◆ WHAT YOU NEED TO DO
Read the data below. Then repeat all of it exactly.

---------- SUPPLIED MATERIAL ----------

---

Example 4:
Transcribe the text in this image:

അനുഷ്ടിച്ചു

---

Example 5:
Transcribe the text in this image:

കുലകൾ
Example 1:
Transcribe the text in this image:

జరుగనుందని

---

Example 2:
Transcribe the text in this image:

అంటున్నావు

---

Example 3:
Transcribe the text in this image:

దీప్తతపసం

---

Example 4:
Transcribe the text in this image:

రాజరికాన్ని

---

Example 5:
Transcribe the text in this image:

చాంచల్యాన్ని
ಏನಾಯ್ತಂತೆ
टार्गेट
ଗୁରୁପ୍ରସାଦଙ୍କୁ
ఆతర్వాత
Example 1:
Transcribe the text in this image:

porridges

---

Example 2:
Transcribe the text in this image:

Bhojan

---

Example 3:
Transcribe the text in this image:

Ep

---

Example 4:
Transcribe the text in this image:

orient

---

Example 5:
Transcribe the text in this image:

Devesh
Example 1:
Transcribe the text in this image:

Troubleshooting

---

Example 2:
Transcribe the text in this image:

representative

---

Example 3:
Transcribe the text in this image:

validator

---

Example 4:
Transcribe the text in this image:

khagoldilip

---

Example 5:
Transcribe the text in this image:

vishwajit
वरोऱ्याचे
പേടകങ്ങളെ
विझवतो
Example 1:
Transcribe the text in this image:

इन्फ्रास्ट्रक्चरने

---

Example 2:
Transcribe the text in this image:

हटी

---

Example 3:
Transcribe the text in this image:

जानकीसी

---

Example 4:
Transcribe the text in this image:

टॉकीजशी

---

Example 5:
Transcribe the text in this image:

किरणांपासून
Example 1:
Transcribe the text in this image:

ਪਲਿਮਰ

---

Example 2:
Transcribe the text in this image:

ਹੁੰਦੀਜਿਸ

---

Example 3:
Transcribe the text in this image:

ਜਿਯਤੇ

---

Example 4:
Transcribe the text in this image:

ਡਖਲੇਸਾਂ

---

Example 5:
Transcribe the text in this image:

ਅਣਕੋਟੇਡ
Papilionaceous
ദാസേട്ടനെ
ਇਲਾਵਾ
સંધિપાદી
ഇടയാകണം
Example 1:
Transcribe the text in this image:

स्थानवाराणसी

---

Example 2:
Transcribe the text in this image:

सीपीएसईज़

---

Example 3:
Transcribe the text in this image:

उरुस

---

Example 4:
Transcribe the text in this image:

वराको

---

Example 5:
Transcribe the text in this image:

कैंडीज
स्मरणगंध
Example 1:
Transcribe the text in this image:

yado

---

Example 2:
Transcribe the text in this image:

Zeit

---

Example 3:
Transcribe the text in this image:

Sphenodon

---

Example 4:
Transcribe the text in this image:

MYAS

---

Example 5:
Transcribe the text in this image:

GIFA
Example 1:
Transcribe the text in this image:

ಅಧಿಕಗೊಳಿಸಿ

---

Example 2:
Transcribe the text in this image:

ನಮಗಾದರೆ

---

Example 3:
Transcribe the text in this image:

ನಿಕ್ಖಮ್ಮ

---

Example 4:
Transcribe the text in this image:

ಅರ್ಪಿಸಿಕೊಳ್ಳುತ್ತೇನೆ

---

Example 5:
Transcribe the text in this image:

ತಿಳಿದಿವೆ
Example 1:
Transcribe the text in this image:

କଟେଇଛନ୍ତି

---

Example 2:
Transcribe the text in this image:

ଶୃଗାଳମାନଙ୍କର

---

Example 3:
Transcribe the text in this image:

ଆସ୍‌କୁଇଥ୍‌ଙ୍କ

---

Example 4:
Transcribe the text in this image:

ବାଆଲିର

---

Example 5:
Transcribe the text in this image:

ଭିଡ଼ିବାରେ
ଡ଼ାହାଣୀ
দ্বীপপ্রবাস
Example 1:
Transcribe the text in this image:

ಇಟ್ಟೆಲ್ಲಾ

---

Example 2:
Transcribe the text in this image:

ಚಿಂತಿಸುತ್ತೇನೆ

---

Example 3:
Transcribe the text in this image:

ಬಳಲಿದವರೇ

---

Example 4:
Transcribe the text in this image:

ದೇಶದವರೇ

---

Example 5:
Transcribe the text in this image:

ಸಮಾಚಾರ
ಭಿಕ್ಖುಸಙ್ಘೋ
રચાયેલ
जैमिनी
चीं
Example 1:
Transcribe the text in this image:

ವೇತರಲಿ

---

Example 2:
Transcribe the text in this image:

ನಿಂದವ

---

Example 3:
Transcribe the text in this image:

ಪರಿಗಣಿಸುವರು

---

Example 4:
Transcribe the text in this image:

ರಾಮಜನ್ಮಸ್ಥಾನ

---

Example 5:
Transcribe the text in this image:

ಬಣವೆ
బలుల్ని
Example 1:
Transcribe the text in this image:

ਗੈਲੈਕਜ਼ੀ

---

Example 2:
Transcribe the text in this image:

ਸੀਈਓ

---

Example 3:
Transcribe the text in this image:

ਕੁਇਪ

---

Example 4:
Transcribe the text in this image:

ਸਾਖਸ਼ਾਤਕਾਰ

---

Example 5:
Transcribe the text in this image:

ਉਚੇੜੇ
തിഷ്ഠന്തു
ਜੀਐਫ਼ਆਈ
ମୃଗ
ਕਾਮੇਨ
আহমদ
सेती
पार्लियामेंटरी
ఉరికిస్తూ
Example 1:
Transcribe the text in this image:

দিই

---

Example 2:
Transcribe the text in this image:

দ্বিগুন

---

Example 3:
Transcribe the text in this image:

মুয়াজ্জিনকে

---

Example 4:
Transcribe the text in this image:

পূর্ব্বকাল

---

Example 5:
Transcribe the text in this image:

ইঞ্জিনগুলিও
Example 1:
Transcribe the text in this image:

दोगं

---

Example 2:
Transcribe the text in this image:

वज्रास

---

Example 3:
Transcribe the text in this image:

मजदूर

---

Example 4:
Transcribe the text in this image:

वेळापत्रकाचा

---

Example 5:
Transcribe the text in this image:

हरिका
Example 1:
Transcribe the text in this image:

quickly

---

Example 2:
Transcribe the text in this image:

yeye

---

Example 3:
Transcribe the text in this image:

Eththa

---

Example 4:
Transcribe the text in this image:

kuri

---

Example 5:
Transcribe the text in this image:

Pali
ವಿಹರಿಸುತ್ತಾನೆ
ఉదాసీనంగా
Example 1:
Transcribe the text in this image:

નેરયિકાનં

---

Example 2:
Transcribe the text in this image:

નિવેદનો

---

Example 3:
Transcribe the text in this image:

----------

◆ THE COMPLETED TASK
---

Example 4:
Transcribe the text in this image:

അനുഷ്ടിച്ചു

---

Example 5:
Transcribe the text in this image:

കുലകൾ
Example 1:
Transcribe the text in this image:

జరుగనుందని

---

Example 2:
Transcribe the text in this image:

అంటున్నావు

---

Example 3:
Transcribe the text in this image:

దీప్తతపసం

---

Example 4:
Transcribe the text in this image:

రాజరికాన్ని

---

Example 5:
Transcribe the text in this image:

చాంచల్యాన్ని
ಏನಾಯ್ತಂತೆ
टार्गेट
ଗୁରୁପ୍ରସାଦଙ୍କୁ
ఆతర్వాత
Example 1:
Transcribe the text in this image:

porridges

---

Example 2:
Transcribe the text in this image:

Bhojan

---

Example 3:
Transcribe the text in this image:

Ep

---

Example 4:
Transcribe the text in this image:

orient

---

Example 5:
Transcribe the text in this image:

Devesh
Example 1:
Transcribe the text in this image:

Troubleshooting

---

Example 2:
Transcribe the text in this image:

representative

---

Example 3:
Transcribe the text in this image:

validator

---

Example 4:
Transcribe the text in this image:

khagoldilip

---

Example 5:
Transcribe the text in this image:

vishwajit
वरोऱ्याचे
പേടകങ്ങളെ
विझवतो
Example 1:
Transcribe the text in this image:

इन्फ्रास्ट्रक्चरने

---

Example 2:
Transcribe the text in this image:

हटी

---

Example 3:
Transcribe the text in this image:

जानकीसी

---

Example 4:
Transcribe the text in this image:

टॉकीजशी

---

Example 5:
Transcribe the text in this image:

किरणांपासून
Example 1:
Transcribe the text in this image:

ਪਲਿਮਰ

---

Example 2:
Transcribe the text in this image:

ਹੁੰਦੀਜਿਸ

---

Example 3:
Transcribe the text in this image:

ਜਿਯਤੇ

---

Example 4:
Transcribe the text in this image:

ਡਖਲੇਸਾਂ

---

Example 5:
Transcribe the text in this image:

ਅਣਕੋਟੇਡ
Papilionaceous
ദാസേട്ടനെ
ਇਲਾਵਾ
સંધિપાદી
ഇടയാകണം
Example 1:
Transcribe the text in this image:

स्थानवाराणसी

---

Example 2:
Transcribe the text in this image:

सीपीएसईज़

---

Example 3:
Transcribe the text in this image:

उरुस

---

Example 4:
Transcribe the text in this image:

वराको

---

Example 5:
Transcribe the text in this image:

कैंडीज
स्मरणगंध
Example 1:
Transcribe the text in this image:

yado

---

Example 2:
Transcribe the text in this image:

Zeit

---

Example 3:
Transcribe the text in this image:

Sphenodon

---

Example 4:
Transcribe the text in this image:

MYAS

---

Example 5:
Transcribe the text in this image:

GIFA
Example 1:
Transcribe the text in this image:

ಅಧಿಕಗೊಳಿಸಿ

---

Example 2:
Transcribe the text in this image:

ನಮಗಾದರೆ

---

Example 3:
Transcribe the text in this image:

ನಿಕ್ಖಮ್ಮ

---

Example 4:
Transcribe the text in this image:

ಅರ್ಪಿಸಿಕೊಳ್ಳುತ್ತೇನೆ

---

Example 5:
Transcribe the text in this image:

ತಿಳಿದಿವೆ
Example 1:
Transcribe the text in this image:

କଟେଇଛନ୍ତି

---

Example 2:
Transcribe the text in this image:

ଶୃଗାଳମାନଙ୍କର

---

Example 3:
Transcribe the text in this image:

ଆସ୍‌କୁଇଥ୍‌ଙ୍କ

---

Example 4:
Transcribe the text in this image:

ବାଆଲିର

---

Example 5:
Transcribe the text in this image:

ଭିଡ଼ିବାରେ
ଡ଼ାହାଣୀ
দ্বীপপ্রবাস
Example 1:
Transcribe the text in this image:

ಇಟ್ಟೆಲ್ಲಾ

---

Example 2:
Transcribe the text in this image:

ಚಿಂತಿಸುತ್ತೇನೆ

---

Example 3:
Transcribe the text in this image:

ಬಳಲಿದವರೇ

---

Example 4:
Transcribe the text in this image:

ದೇಶದವರೇ

---

Example 5:
Transcribe the text in this image:

ಸಮಾಚಾರ
ಭಿಕ್ಖುಸಙ್ಘೋ
રચાયેલ
जैमिनी
चीं
Example 1:
Transcribe the text in this image:

ವೇತರಲಿ

---

Example 2:
Transcribe the text in this image:

ನಿಂದವ

---

Example 3:
Transcribe the text in this image:

ಪರಿಗಣಿಸುವರು

---

Example 4:
Transcribe the text in this image:

ರಾಮಜನ್ಮಸ್ಥಾನ

---

Example 5:
Transcribe the text in this image:

ಬಣವೆ
బలుల్ని
Example 1:
Transcribe the text in this image:

ਗੈਲੈਕਜ਼ੀ

---

Example 2:
Transcribe the text in this image:

ਸੀਈਓ

---

Example 3:
Transcribe the text in this image:

ਕੁਇਪ

---

Example 4:
Transcribe the text in this image:

ਸਾਖਸ਼ਾਤਕਾਰ

---

Example 5:
Transcribe the text in this image:

ਉਚੇੜੇ
തിഷ്ഠന്തു
ਜੀਐਫ਼ਆਈ
ମୃଗ
ਕਾਮੇਨ
আহমদ
सेती
पार्लियामेंटरी
ఉరికిస్తూ
Example 1:
Transcribe the text in this image:

দিই

---

Example 2:
Transcribe the text in this image:

দ্বিগুন

---

Example 3:
Transcribe the text in this image:

মুয়াজ্জিনকে

---

Example 4:
Transcribe the text in this image:

পূর্ব্বকাল

---

Example 5:
Transcribe the text in this image:

ইঞ্জিনগুলিও
Example 1:
Transcribe the text in this image:

दोगं

---

Example 2:
Transcribe the text in this image:

वज्रास

---

Example 3:
Transcribe the text in this image:

मजदूर

---

Example 4:
Transcribe the text in this image:

वेळापत्रकाचा

---

Example 5:
Transcribe the text in this image:

हरिका
Example 1:
Transcribe the text in this image:

quickly

---

Example 2:
Transcribe the text in this image:

yeye

---

Example 3:
Transcribe the text in this image:

Eththa

---

Example 4:
Transcribe the text in this image:

kuri

---

Example 5:
Transcribe the text in this image:

Pali
ವಿಹರಿಸುತ್ತಾನೆ
ఉదాసీనంగా
Example 1:
Transcribe the text in this image:

નેરયિકાનં

---

Example 2:
Transcribe the text in this image:

નિવેદનો

---

Example 3:
Transcribe the text in this image:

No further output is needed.